つまり、マイクの性能がいいということである。ただ、マイクの性能というのは、カメラのレンズ選びに似ていて、万能ということはない。例えば、このVRマイクで遠くの音だけに的を絞って録ることは難しいし、部屋の残響が大きい場合には、立体感は損なわれてくる(音が周囲から回ってくるから)。ただし、後で説明するが、再生アプリで音のフォーカス位置を変えられるので、これは画期的だ(後述)。
ボディーが非常に可愛いので、ステージ上に置いても映像の邪魔にならない。これもこのマイクのメリットである。
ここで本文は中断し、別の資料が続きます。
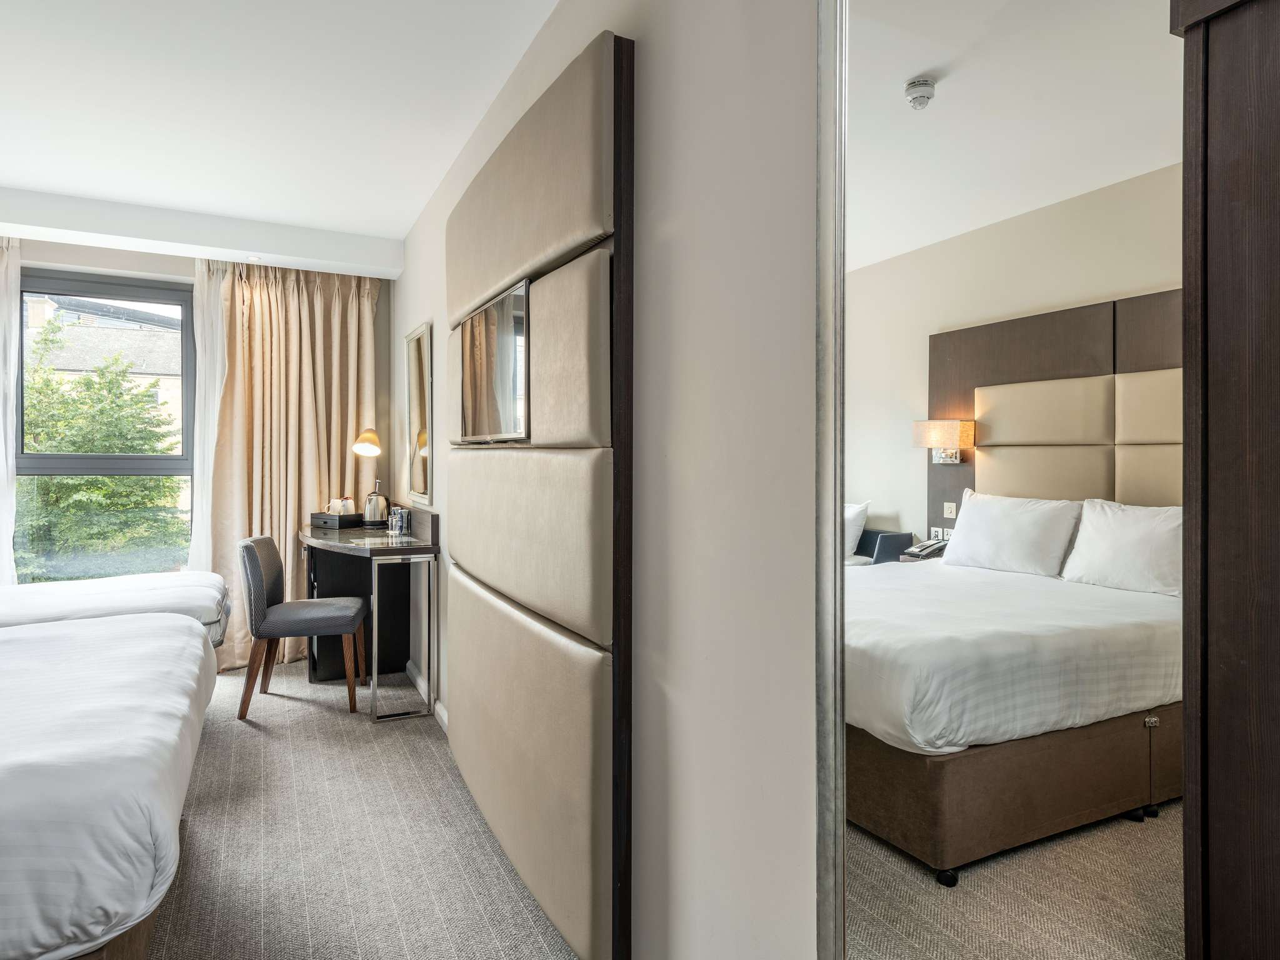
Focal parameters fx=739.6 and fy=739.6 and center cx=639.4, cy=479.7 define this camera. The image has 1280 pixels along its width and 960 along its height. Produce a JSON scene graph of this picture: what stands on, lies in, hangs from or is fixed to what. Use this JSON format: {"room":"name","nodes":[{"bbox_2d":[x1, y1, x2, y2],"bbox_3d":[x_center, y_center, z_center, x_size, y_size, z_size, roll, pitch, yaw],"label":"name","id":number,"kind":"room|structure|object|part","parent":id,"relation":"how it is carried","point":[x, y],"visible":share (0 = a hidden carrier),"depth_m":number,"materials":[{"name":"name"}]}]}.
{"room":"bedroom","nodes":[
{"label":"bedroom","id":0,"kind":"room"},
{"bbox_2d":[1,231,391,615],"bbox_3d":[-3.096,-0.161,4.138,3.280,2.551,0.241,0,0,-27],"label":"window wall","id":1,"kind":"structure","parent":0,"point":[152,267],"depth_m":4.28,"materials":[{"name":"paint"}]},
{"bbox_2d":[16,268,198,585],"bbox_3d":[-3.138,-0.218,4.277,1.092,1.928,0.118,0,0,-27],"label":"window","id":2,"kind":"structure","parent":1,"relation":"in","point":[139,460],"depth_m":4.31,"materials":[{"name":"glass"}]},
{"bbox_2d":[0,0,560,271],"bbox_3d":[-1.603,-1.418,1.691,3.285,0.143,6.094,0,0,-27],"label":"ceiling","id":3,"kind":"structure","parent":0,"point":[409,219],"depth_m":2.69,"materials":[{"name":"white paint"}]},
{"bbox_2d":[0,229,20,581],"bbox_3d":[-3.604,-0.118,3.753,0.779,2.402,0.114,0,0,-27],"label":"sheer curtain","id":4,"kind":"object","parent":3,"relation":"hanging from","point":[9,530],"visible":0.87,"depth_m":3.90,"materials":[{"name":"white fabric"}]},
{"bbox_2d":[182,255,228,578],"bbox_3d":[-2.476,-0.141,4.262,0.308,2.336,0.105,0,0,-27],"label":"sheer curtain","id":5,"kind":"object","parent":3,"relation":"hanging from","point":[210,439],"visible":0.49,"depth_m":4.24,"materials":[{"name":"white fabric"}]},
{"bbox_2d":[245,254,261,261],"bbox_3d":[-2.210,-1.266,4.235,0.089,0.012,0.094,0,0,-27],"label":"recessed light","id":6,"kind":"object","parent":3,"relation":"in","point":[252,259],"visible":0.97,"depth_m":4.23,"materials":[{"name":"white"}]},
{"bbox_2d":[210,257,381,670],"bbox_3d":[-2.034,-0.131,4.452,0.899,2.471,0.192,0,0,-27],"label":"curtain","id":7,"kind":"object","parent":3,"relation":"hanging from","point":[311,402],"visible":0.62,"depth_m":4.42,"materials":[{"name":"beige fabric"}]},
{"bbox_2d":[139,658,587,959],"bbox_3d":[-1.548,1.212,1.618,3.888,0.107,6.043,0,0,-27],"label":"carpet floor","id":8,"kind":"structure","parent":0,"point":[263,738],"depth_m":2.35,"materials":[{"name":"grey carpet"}]},
{"bbox_2d":[0,605,216,959],"bbox_3d":[-2.169,0.699,1.818,1.974,0.943,2.044,0,0,-27],"label":"bed","id":9,"kind":"object","parent":8,"relation":"on","point":[107,786],"visible":1,"depth_m":1.55,"materials":[{"name":"white fabric"}]},
{"bbox_2d":[0,570,231,648],"bbox_3d":[-2.954,0.646,3.108,2.152,0.964,1.350,0,0,-27],"label":"bed","id":10,"kind":"object","parent":8,"relation":"on","point":[78,587],"visible":0.48,"depth_m":3.16,"materials":[{"name":"white fabric"}]},
{"bbox_2d":[236,531,370,721],"bbox_3d":[-1.685,0.702,3.732,0.551,0.864,0.520,0,0,-12],"label":"chair","id":11,"kind":"object","parent":8,"relation":"on","point":[343,609],"visible":1,"depth_m":3.55,"materials":[{"name":"fabric"}]},
{"bbox_2d":[298,503,437,720],"bbox_3d":[-1.493,0.654,3.981,0.553,0.959,1.275,0,0,-27],"label":"desk","id":12,"kind":"object","parent":8,"relation":"on","point":[337,547],"visible":0.79,"depth_m":4.02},
{"bbox_2d":[310,511,361,528],"bbox_3d":[-1.806,0.241,4.432,0.225,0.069,0.263,0,0,-27],"label":"box","id":13,"kind":"object","parent":12,"relation":"on","point":[350,520],"visible":0.87,"depth_m":4.33,"materials":[{"name":"black wood"}]},
{"bbox_2d":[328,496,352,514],"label":"cup","id":14,"kind":"object","parent":13,"relation":"on","point":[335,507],"visible":0.97,"depth_m":4.48,"materials":[{"name":"white ceramic"}]},
{"bbox_2d":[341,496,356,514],"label":"cup","id":15,"kind":"object","parent":13,"relation":"on","point":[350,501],"visible":0.84,"depth_m":4.52,"materials":[{"name":"white ceramic"}]},
{"bbox_2d":[351,427,383,525],"bbox_3d":[-1.618,-0.021,4.404,0.182,0.574,0.245,0,0,-27],"label":"table lamp","id":16,"kind":"object","parent":12,"relation":"on","point":[367,447],"visible":0.98,"depth_m":4.37,"materials":[{"name":"metal"}]},
{"bbox_2d":[362,482,389,526],"bbox_3d":[-1.578,0.150,4.429,0.164,0.234,0.165,0,0,6],"label":"electric kettle","id":17,"kind":"object","parent":12,"relation":"on","point":[377,504],"visible":0.99,"depth_m":4.38,"materials":[{"name":"silver metal"}]},
{"bbox_2d":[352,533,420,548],"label":"brochure","id":18,"kind":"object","parent":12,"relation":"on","point":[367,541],"visible":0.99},
{"bbox_2d":[388,506,408,535],"bbox_3d":[-1.297,0.220,3.979,0.080,0.133,0.101,0,0,-27],"label":"drinking glass","id":19,"kind":"object","parent":12,"relation":"on","point":[399,525],"visible":1,"depth_m":3.95,"materials":[{"name":"clear glass"}]},
{"bbox_3d":[-1.153,0.783,3.614,0.242,0.684,0.153,0,0,-27],"label":"chrome frame","id":20,"kind":"part","parent":12,"relation":"part of","materials":[{"name":"silver metal"}]},
{"bbox_2d":[1178,1,1279,959],"bbox_3d":[1.051,0.176,0.628,0.354,2.119,0.941,0,0,-27],"label":"wardrobe","id":21,"kind":"object","parent":8,"relation":"on","point":[1228,192],"visible":0.99,"depth_m":0.92,"materials":[{"name":"brown wood"}]},
{"bbox_2d":[390,0,824,959],"bbox_3d":[-0.217,-0.097,2.192,0.176,2.561,5.959,0,0,-27],"label":"right wall","id":22,"kind":"structure","parent":0,"point":[417,310],"depth_m":1.39,"materials":[{"name":"beige paint"}]},
{"bbox_2d":[404,321,433,507],"bbox_3d":[-1.199,-0.335,3.980,0.024,0.932,0.626,0,0,-27],"label":"wall mirror","id":23,"kind":"object","parent":22,"relation":"attached to","point":[422,490],"visible":1,"depth_m":3.91,"materials":[{"name":"mirror"}]},
{"bbox_2d":[405,660,447,730],"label":"baseboard","id":24,"kind":"structure","parent":22,"relation":"attached to","point":[444,719],"depth_m":3.78,"materials":[{"name":"white paint"}]},
{"bbox_2d":[444,29,633,956],"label":"padded wall panel","id":25,"kind":"object","parent":22,"relation":"attached to","point":[542,805],"visible":0.98,"depth_m":1.84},
{"bbox_2d":[459,277,529,442],"bbox_3d":[-0.475,-0.340,2.349,0.038,0.425,0.729,0,0,-27],"label":"television","id":26,"kind":"object","parent":25,"relation":"attached to","point":[478,318],"visible":0.97,"depth_m":2.25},
{"bbox_2d":[819,1,1201,959],"bbox_3d":[0.439,0.042,0.797,0.030,2.121,0.836,0,0,-27],"label":"mirror","id":27,"kind":"object","parent":22,"relation":"attached to","point":[1135,888],"visible":0.99,"depth_m":0.83,"materials":[{"name":"clear mirror"}]},
{"label":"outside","id":28,"kind":"structure","parent":0,"visible":0},
{"label":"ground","id":29,"kind":"structure","parent":28,"visible":0},
{"bbox_2d":[18,315,184,576],"bbox_3d":[-6.562,1.357,8.526,4.000,6.292,3.237,0,0,-27],"label":"tree","id":30,"kind":"object","parent":29,"relation":"on","point":[62,485],"visible":0.48,"depth_m":8.02,"materials":[{"name":"green plant"}]},
{"bbox_2d":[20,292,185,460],"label":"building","id":31,"kind":"structure","parent":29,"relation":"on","point":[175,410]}
]}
会議で録音するのにもいい。完全な無指向性なので、どこからの音も同じ音質で録れるからだ。
さて。気になる立体感だが、実は何で聞くかで体感の立体感は異なってくる。これは数十万円のマイクであっても同じだ。
このマイクにはジャイロが組み込まれていて、マイクの角度も音声ファイルに記録されている。つまり、マイクのセッティングが非常に楽で、適当に設置しても、再生時には正しい角度(地面との角度)で聞くことができる。具体的に言えば、ジンバル付きのカメラ(例えばOSMOなど)と同じで、マイクがどの角度であっても、音は水平を保つのだ。もし、ジャイロがなければ、マイクを斜めにして録音すると、再生時にも音が斜め方向から聞こえてきてしまう。
人間の耳の形のVRマイクを斜めにしてしまったら、後処理が大変なことになってしまう。つまり、他のVRマイクの場合には、完全な水平を保って録音しなければならないということで、これは録音現場では時間がかかる原因になる。
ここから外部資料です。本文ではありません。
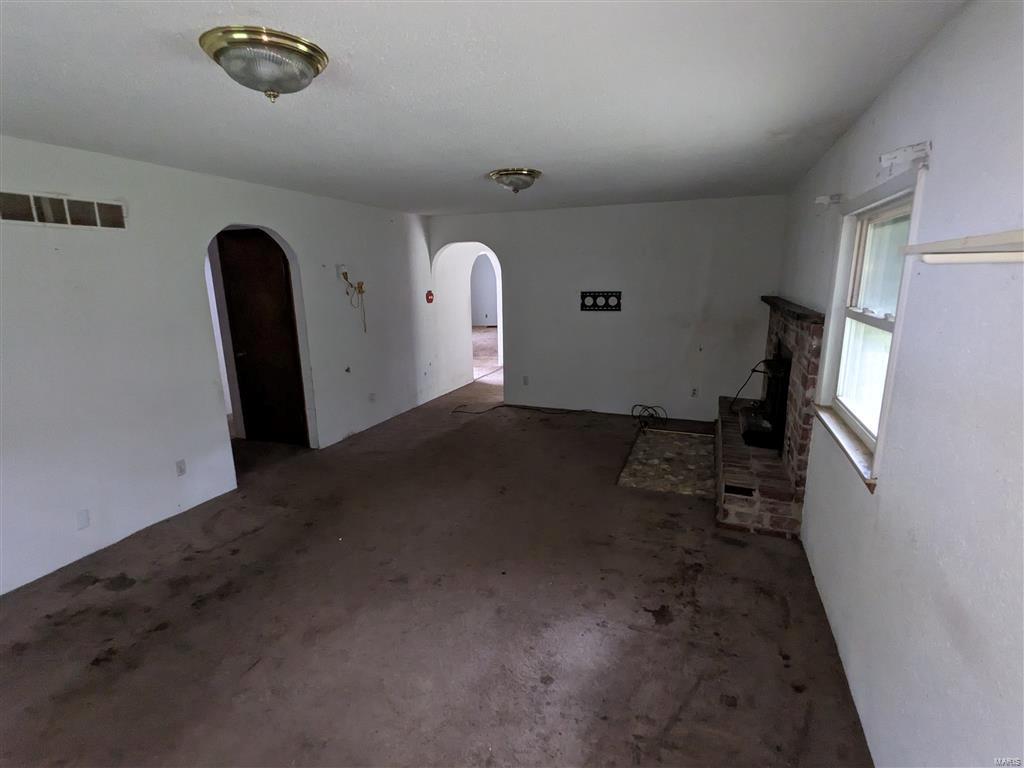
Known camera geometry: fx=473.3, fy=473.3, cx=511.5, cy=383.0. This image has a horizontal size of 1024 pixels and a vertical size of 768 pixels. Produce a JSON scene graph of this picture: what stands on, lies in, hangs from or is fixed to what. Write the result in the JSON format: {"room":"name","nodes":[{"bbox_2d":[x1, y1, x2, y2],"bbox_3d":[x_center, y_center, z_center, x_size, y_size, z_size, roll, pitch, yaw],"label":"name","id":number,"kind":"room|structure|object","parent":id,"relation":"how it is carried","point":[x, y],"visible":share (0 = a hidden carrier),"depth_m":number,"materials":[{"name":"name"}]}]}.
{"room":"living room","nodes":[
{"label":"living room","id":0,"kind":"room"},
{"bbox_2d":[0,135,438,597],"bbox_3d":[-2.230,-0.413,3.991,0.145,2.431,7.610,4,14,21],"label":"left wall","id":1,"kind":"structure","parent":0,"point":[132,198],"depth_m":3.21,"materials":[{"name":"white paint"}]},
{"bbox_2d":[0,190,127,230],"bbox_3d":[-2.626,-0.983,2.702,0.015,0.172,0.670,4,14,21],"label":"air vent","id":2,"kind":"object","parent":1,"relation":"attached to","point":[9,211],"visible":0.99,"depth_m":2.73,"materials":[{"name":"metal"}]},
{"bbox_2d":[75,508,89,529],"bbox_3d":[-2.620,0.832,2.886,0.010,0.113,0.068,4,14,21],"label":"wall socket","id":3,"kind":"object","parent":1,"relation":"attached to","point":[83,521],"visible":0.98,"depth_m":2.88,"materials":[{"name":"white plastic"}]},
{"bbox_2d":[175,459,186,476],"bbox_3d":[-2.423,0.618,3.464,0.010,0.115,0.070,4,14,21],"label":"wall socket","id":4,"kind":"object","parent":1,"relation":"attached to","point":[181,465],"visible":0.98,"depth_m":3.46,"materials":[{"name":"white plastic"}]},
{"bbox_2d":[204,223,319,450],"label":"archway","id":5,"kind":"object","parent":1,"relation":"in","point":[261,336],"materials":[{"name":"white paint"}]},
{"bbox_2d":[217,230,308,445],"bbox_3d":[-2.476,-0.397,4.741,0.802,2.108,0.135,4,14,21],"label":"wooden door","id":6,"kind":"structure","parent":1,"relation":"in","point":[240,244],"depth_m":4.74,"materials":[{"name":"brown wood"}]},
{"bbox_2d":[336,264,347,280],"bbox_3d":[-1.719,-1.129,4.806,0.059,0.145,0.095,4,14,21],"label":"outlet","id":7,"kind":"object","parent":1,"relation":"attached to","point":[340,267],"visible":0.93,"depth_m":4.78,"materials":[{"name":"white"}]},
{"bbox_2d":[339,270,366,332],"bbox_3d":[-1.648,-0.859,4.981,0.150,0.665,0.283,4,14,21],"label":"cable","id":8,"kind":"object","parent":7,"relation":"hanging from","point":[346,278],"visible":0.99,"depth_m":4.96,"materials":[{"name":"plastic"}]},
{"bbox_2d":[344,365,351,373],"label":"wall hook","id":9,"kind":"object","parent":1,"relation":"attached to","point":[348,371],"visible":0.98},
{"bbox_2d":[368,392,375,402],"bbox_3d":[-1.605,0.162,5.451,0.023,0.119,0.073,4,14,21],"label":"wall socket","id":10,"kind":"object","parent":1,"relation":"attached to","point":[372,399],"visible":0.99,"depth_m":5.44,"materials":[{"name":"white plastic"}]},
{"bbox_2d":[425,290,433,303],"bbox_3d":[-1.068,-1.129,6.171,0.048,0.165,0.129,4,14,21],"label":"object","id":11,"kind":"object","parent":1,"relation":"attached to","point":[429,293],"visible":0.99,"depth_m":6.15,"materials":[{"name":"red"}]},
{"bbox_2d":[0,355,873,767],"bbox_3d":[-0.269,0.450,5.861,6.803,0.113,12.461,4,14,21],"label":"floor","id":12,"kind":"structure","parent":0,"point":[26,659],"depth_m":2.38,"materials":[{"name":"brown"}]},
{"bbox_2d":[448,404,593,419],"bbox_3d":[0.164,0.334,6.015,1.669,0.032,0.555,4,14,21],"label":"cable","id":13,"kind":"object","parent":12,"relation":"on","point":[454,411],"visible":0.99,"depth_m":5.96,"materials":[{"name":"black plastic"}]},
{"bbox_2d":[631,403,667,430],"bbox_3d":[1.576,0.356,5.465,0.412,0.191,0.432,4,14,21],"label":"cable","id":14,"kind":"object","parent":12,"relation":"on","point":[641,405],"visible":0.98,"depth_m":5.48,"materials":[{"name":"black plastic"}]},
{"bbox_2d":[618,426,715,497],"bbox_3d":[1.519,0.700,4.387,0.871,0.022,1.463,4,14,21],"label":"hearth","id":15,"kind":"object","parent":12,"relation":"on","point":[656,435],"visible":0.91,"depth_m":4.28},
{"bbox_2d":[714,294,825,538],"bbox_3d":[2.071,0.070,3.919,0.637,1.439,2.105,4,14,21],"label":"brick fireplace","id":16,"kind":"object","parent":12,"relation":"on","point":[789,343],"visible":0.68,"depth_m":3.28,"materials":[{"name":"red brick"}]},
{"bbox_2d":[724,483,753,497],"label":"vent","id":17,"kind":"object","parent":16,"relation":"in","point":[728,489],"visible":0.93,"depth_m":3.17,"materials":[{"name":"black metal"}]},
{"bbox_2d":[728,360,767,412],"bbox_3d":[2.326,0.024,4.624,0.408,0.454,0.387,-7,14,-27],"label":"cable","id":18,"kind":"object","parent":16,"relation":"on","point":[753,371],"visible":0.77,"depth_m":4.62,"materials":[{"name":"black plastic"}]},
{"bbox_2d":[740,355,791,450],"bbox_3d":[2.215,0.105,3.989,0.477,0.730,0.673,4,14,21],"label":"wood stove","id":19,"kind":"object","parent":16,"relation":"on","point":[751,433],"visible":0.67,"depth_m":3.82,"materials":[{"name":"black"}]},
{"bbox_2d":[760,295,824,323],"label":"mantel shelf","id":20,"kind":"object","parent":16,"relation":"attached to","point":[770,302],"visible":0.83,"depth_m":3.34,"materials":[{"name":"brown wood"}]},
{"bbox_2d":[0,0,969,215],"bbox_3d":[-0.508,-1.468,2.829,4.476,0.112,7.111,4,14,21],"label":"ceiling","id":21,"kind":"structure","parent":0,"point":[482,162],"depth_m":2.00,"materials":[{"name":"white paint"}]},
{"bbox_2d":[199,26,328,102],"bbox_3d":[-0.854,-1.078,1.677,0.406,0.151,0.404,4,14,21],"label":"ceiling light","id":22,"kind":"object","parent":21,"relation":"attached to","point":[314,61],"visible":0.99,"depth_m":1.57,"materials":[{"name":"gold"}]},
{"bbox_2d":[489,167,542,194],"bbox_3d":[0.028,-1.545,3.676,0.407,0.150,0.399,4,14,21],"label":"ceiling light","id":23,"kind":"object","parent":21,"relation":"attached to","point":[524,175],"visible":0.98,"depth_m":3.56,"materials":[{"name":"clear glass"}]},
{"bbox_2d":[431,195,786,419],"bbox_3d":[0.946,-0.866,5.778,4.162,2.468,0.132,4,14,21],"label":"back wall","id":24,"kind":"structure","parent":0,"point":[518,371],"depth_m":5.50,"materials":[{"name":"white paint"}]},
{"bbox_2d":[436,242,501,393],"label":"archway","id":25,"kind":"object","parent":24,"relation":"in","point":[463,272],"visible":0.63,"depth_m":7.26,"materials":[{"name":"white paint"}]},
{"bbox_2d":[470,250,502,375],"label":"archway","id":26,"kind":"object","parent":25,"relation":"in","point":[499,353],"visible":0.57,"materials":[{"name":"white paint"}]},
{"bbox_2d":[522,375,528,385],"bbox_3d":[0.174,-0.034,6.119,0.071,0.120,0.018,4,14,21],"label":"wall socket","id":27,"kind":"object","parent":24,"relation":"attached to","point":[526,381],"visible":0.99,"depth_m":6.12,"materials":[{"name":"white plastic"}]},
{"bbox_2d":[580,290,621,311],"bbox_3d":[1.037,-0.965,5.529,0.472,0.228,0.022,4,14,21],"label":"wall mount","id":28,"kind":"object","parent":24,"relation":"attached to","point":[594,295],"visible":0.99,"depth_m":5.53,"materials":[{"name":"black metal"}]},
{"bbox_2d":[690,386,698,397],"bbox_3d":[2.087,0.104,5.416,0.070,0.116,0.010,4,14,21],"label":"wall socket","id":29,"kind":"object","parent":24,"relation":"attached to","point":[694,390],"visible":0.99,"depth_m":5.41,"materials":[{"name":"white plastic"}]},
{"bbox_2d":[775,0,1023,767],"bbox_3d":[1.584,-0.009,2.064,0.160,2.476,6.719,4,14,21],"label":"right wall","id":30,"kind":"structure","parent":0,"point":[889,95],"depth_m":1.39,"materials":[{"name":"paint"}]},
{"bbox_2d":[814,193,842,206],"bbox_3d":[1.880,-1.090,2.818,0.133,0.063,0.085,4,14,21],"label":"curtain bracket","id":31,"kind":"object","parent":30,"relation":"attached to","point":[819,201],"visible":0.99,"depth_m":2.80,"materials":[{"name":"white"}]},
{"bbox_2d":[813,168,926,489],"bbox_3d":[1.649,-0.254,2.163,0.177,1.172,1.107,4,14,21],"label":"window","id":32,"kind":"structure","parent":30,"relation":"in","point":[895,347],"depth_m":2.30,"materials":[{"name":"white"}]},
{"bbox_2d":[878,141,931,173],"bbox_3d":[1.430,-0.821,1.727,0.154,0.093,0.135,4,14,21],"label":"curtain bracket","id":33,"kind":"object","parent":30,"relation":"attached to","point":[904,149],"visible":0.98,"depth_m":1.71,"materials":[{"name":"white"}]},
{"bbox_2d":[897,228,1023,266],"bbox_3d":[0.971,-0.233,0.825,0.241,0.064,0.857,4,14,21],"label":"wall shelf","id":34,"kind":"object","parent":30,"relation":"attached to","point":[991,237],"visible":1,"depth_m":0.97,"materials":[{"name":"white wood"}]}
]}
さて、実際の音だが、H3-VR-VRにヘッドホンを接続した時に、ステレオ音声かバイノーラル 音声かを選ぶことができる。また、パソコン上では再生アプリで、同じようにステレオかバイノーラルかが選べるし、ファイル書き出しでも、同じくステレオかバイノーラルかを選べる。
バイノーラルはヘッドホン(VRヘッドホンならベスト)で立体音響をきく技術だが、H3-VR-VRは非常に良好なバイノーラル音声で録音できる。H3-VR-VRは再生時にもジャイロが働くので、例えばH3-VR-VRを頭の上に置けば、顔の向きに応じて音の向きも変わる。つまり、下を向けば下の音、振り向けば後ろの音というようにリアルタイムに変化する。高価なVRヘッドセットが無くても立体音響がH3-VRで楽しめるのだ。
一方のステレオ音声だが、これはスピーカーで聞く場合の音声形式となる。こちらは2つのスピーカーで立体音響をシュミレートするもので、もちろん、後ろからの音は後ろっぽい音になる。
H3-VR-VRのファイルを5.1ch音声へ変換すれば、当然のことながら後ろの音は後ろから聞こえてくる。5.1chへの変換は映画のサウンドで使われるわけだが、映画の現場でH3-VR-VRで録音するには、マイクをどう隠すかなど、課題が大きい。これはH3-VR-VRに限った場合ではない。一般的にはほとんど使われないだろう。
リコーのThetaなどのVRカメラとの連携も楽だ。標準でVRカメラに取り付けるマイクアダプターが付属していて、VRカメラと連携して録音することができる。つまり、カメラとマイクの向きや角度が固定される。これを専用アプリで立体音響ファイルとVR動画を合成することで、VRヘッドセットやスマホ+ヘッドホンによって、顔の向きに応じて映像と音声が移動する。
余談がだ、別売のDA-1というBluetoothユニットを使うと、遠隔からH3-VRをコントロールすることができる。音声は送られて来ないのが残念だが、録音レベル調整や録音の開始停止、再生開始などができる。レベルメーターやカメラの角度も表示される。音は別途に安いBluetooth送信機と受信機(共に2000円弱)で送ればいいので、遠隔録音ができる。
さて、H3-VR用の再生編集アプリは非常に便利だ。適当な向きで録音した立体音声を再生時に好きな向きに変えて聞くことができる。つまり、音のフォーカスを変えられるのだ。
例えば、円卓で会議をしている場合、喋っている人にフォーカスを変えて聞くことができるのだ。ただし、後ろの人の声が聞こえなくなるのではなく、フォーカスした人の声がオン(はっきりとした音)になり、後ろの人はオフ(遠くに聞こえる)ようになる。
2020年9月現在、2万円代で買える。これは素晴らしい。Zoom H8というレコーダーが発売になったが、これ用にVRマイクも発売されている。おそらくH3-VR-VRと同等の性能だと思う。
現在のところ、これほど簡単で高音質のVRマイク(レコーダー)は他にないと思う。